### What this task involves
Write the data out verbatim.

-- Materials provided follows --

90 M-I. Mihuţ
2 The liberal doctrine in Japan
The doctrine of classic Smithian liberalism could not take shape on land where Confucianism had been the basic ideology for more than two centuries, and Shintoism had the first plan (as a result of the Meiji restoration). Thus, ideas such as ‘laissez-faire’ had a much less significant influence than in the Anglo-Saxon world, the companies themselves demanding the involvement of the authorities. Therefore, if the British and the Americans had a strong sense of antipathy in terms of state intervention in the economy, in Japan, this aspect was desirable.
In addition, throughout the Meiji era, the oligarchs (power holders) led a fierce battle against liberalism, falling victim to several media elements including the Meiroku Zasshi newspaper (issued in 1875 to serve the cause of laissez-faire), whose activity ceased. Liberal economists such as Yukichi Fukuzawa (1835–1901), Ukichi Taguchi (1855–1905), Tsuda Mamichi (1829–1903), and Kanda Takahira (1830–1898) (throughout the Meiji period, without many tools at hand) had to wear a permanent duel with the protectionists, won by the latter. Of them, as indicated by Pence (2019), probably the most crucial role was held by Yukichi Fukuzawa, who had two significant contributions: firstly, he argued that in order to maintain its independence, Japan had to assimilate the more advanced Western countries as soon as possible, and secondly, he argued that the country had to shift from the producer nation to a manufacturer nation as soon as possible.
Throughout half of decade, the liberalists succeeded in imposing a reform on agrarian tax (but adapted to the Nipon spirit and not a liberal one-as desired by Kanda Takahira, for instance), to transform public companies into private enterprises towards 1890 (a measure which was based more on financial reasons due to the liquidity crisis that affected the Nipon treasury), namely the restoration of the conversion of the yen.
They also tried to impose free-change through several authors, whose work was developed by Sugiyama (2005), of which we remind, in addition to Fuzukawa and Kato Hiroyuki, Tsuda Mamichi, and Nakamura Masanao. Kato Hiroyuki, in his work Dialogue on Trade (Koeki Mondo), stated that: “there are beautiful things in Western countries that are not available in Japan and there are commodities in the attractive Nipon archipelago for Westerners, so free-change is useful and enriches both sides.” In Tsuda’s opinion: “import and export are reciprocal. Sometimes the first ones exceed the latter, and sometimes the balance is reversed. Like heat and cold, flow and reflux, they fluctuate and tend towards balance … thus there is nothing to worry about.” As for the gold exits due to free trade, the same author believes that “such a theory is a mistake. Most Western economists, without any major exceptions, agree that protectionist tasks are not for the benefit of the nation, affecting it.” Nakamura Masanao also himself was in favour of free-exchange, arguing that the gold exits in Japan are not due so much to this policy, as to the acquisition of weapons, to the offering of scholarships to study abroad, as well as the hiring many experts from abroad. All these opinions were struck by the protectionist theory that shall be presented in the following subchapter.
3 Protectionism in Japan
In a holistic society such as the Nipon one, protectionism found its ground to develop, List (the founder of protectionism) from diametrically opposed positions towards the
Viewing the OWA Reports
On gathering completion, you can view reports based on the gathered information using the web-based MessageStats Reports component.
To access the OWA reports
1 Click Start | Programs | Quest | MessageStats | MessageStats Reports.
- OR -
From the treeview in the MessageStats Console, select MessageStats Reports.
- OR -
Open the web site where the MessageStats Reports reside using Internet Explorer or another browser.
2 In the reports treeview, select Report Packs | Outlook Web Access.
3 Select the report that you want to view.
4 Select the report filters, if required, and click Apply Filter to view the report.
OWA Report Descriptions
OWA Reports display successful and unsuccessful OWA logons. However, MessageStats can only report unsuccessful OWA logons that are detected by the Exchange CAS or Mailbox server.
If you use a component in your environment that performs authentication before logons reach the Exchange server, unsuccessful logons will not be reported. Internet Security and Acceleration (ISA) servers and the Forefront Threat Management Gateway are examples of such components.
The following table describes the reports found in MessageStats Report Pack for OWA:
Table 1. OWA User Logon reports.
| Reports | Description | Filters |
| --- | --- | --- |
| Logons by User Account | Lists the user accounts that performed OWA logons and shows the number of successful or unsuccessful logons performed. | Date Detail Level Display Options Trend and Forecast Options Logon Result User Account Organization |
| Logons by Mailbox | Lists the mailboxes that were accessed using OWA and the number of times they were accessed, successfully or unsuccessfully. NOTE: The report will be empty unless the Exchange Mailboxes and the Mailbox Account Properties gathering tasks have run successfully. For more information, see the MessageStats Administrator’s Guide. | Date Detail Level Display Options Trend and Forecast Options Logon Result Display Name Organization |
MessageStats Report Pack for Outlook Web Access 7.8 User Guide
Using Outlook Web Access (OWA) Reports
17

-- Materials provided concluded --

### Solution to the exercise
90 M-I. Mihuţ
2 The liberal doctrine in Japan
The doctrine of classic Smithian liberalism could not take shape on land where Confucianism had been the basic ideology for more than two centuries, and Shintoism had the first plan (as a result of the Meiji restoration). Thus, ideas such as ‘laissez-faire’ had a much less significant influence than in the Anglo-Saxon world, the companies themselves demanding the involvement of the authorities. Therefore, if the British and the Americans had a strong sense of antipathy in terms of state intervention in the economy, in Japan, this aspect was desirable.
In addition, throughout the Meiji era, the oligarchs (power holders) led a fierce battle against liberalism, falling victim to several media elements including the Meiroku Zasshi newspaper (issued in 1875 to serve the cause of laissez-faire), whose activity ceased. Liberal economists such as Yukichi Fukuzawa (1835–1901), Ukichi Taguchi (1855–1905), Tsuda Mamichi (1829–1903), and Kanda Takahira (1830–1898) (throughout the Meiji period, without many tools at hand) had to wear a permanent duel with the protectionists, won by the latter. Of them, as indicated by Pence (2019), probably the most crucial role was held by Yukichi Fukuzawa, who had two significant contributions: firstly, he argued that in order to maintain its independence, Japan had to assimilate the more advanced Western countries as soon as possible, and secondly, he argued that the country had to shift from the producer nation to a manufacturer nation as soon as possible.
Throughout half of decade, the liberalists succeeded in imposing a reform on agrarian tax (but adapted to the Nipon spirit and not a liberal one-as desired by Kanda Takahira, for instance), to transform public companies into private enterprises towards 1890 (a measure which was based more on financial reasons due to the liquidity crisis that affected the Nipon treasury), namely the restoration of the conversion of the yen.
They also tried to impose free-change through several authors, whose work was developed by Sugiyama (2005), of which we remind, in addition to Fuzukawa and Kato Hiroyuki, Tsuda Mamichi, and Nakamura Masanao. Kato Hiroyuki, in his work Dialogue on Trade (Koeki Mondo), stated that: “there are beautiful things in Western countries that are not available in Japan and there are commodities in the attractive Nipon archipelago for Westerners, so free-change is useful and enriches both sides.” In Tsuda’s opinion: “import and export are reciprocal. Sometimes the first ones exceed the latter, and sometimes the balance is reversed. Like heat and cold, flow and reflux, they fluctuate and tend towards balance … thus there is nothing to worry about.” As for the gold exits due to free trade, the same author believes that “such a theory is a mistake. Most Western economists, without any major exceptions, agree that protectionist tasks are not for the benefit of the nation, affecting it.” Nakamura Masanao also himself was in favour of free-exchange, arguing that the gold exits in Japan are not due so much to this policy, as to the acquisition of weapons, to the offering of scholarships to study abroad, as well as the hiring many experts from abroad. All these opinions were struck by the protectionist theory that shall be presented in the following subchapter.
3 Protectionism in Japan
In a holistic society such as the Nipon one, protectionism found its ground to develop, List (the founder of protectionism) from diametrically opposed positions towards the
Viewing the OWA Reports
On gathering completion, you can view reports based on the gathered information using the web-based MessageStats Reports component.
To access the OWA reports
1 Click Start | Programs | Quest | MessageStats | MessageStats Reports.
- OR -
From the treeview in the MessageStats Console, select MessageStats Reports.
- OR -
Open the web site where the MessageStats Reports reside using Internet Explorer or another browser.
2 In the reports treeview, select Report Packs | Outlook Web Access.
3 Select the report that you want to view.
4 Select the report filters, if required, and click Apply Filter to view the report.
OWA Report Descriptions
OWA Reports display successful and unsuccessful OWA logons. However, MessageStats can only report unsuccessful OWA logons that are detected by the Exchange CAS or Mailbox server.
If you use a component in your environment that performs authentication before logons reach the Exchange server, unsuccessful logons will not be reported. Internet Security and Acceleration (ISA) servers and the Forefront Threat Management Gateway are examples of such components.
The following table describes the reports found in MessageStats Report Pack for OWA:
Table 1. OWA User Logon reports.
| Reports | Description | Filters |
| --- | --- | --- |
| Logons by User Account | Lists the user accounts that performed OWA logons and shows the number of successful or unsuccessful logons performed. | Date Detail Level Display Options Trend and Forecast Options Logon Result User Account Organization |
| Logons by Mailbox | Lists the mailboxes that were accessed using OWA and the number of times they were accessed, successfully or unsuccessfully. NOTE: The report will be empty unless the Exchange Mailboxes and the Mailbox Account Properties gathering tasks have run successfully. For more information, see the MessageStats Administrator’s Guide. | Date Detail Level Display Options Trend and Forecast Options Logon Result Display Name Organization |
MessageStats Report Pack for Outlook Web Access 7.8 User Guide
Using Outlook Web Access (OWA) Reports
17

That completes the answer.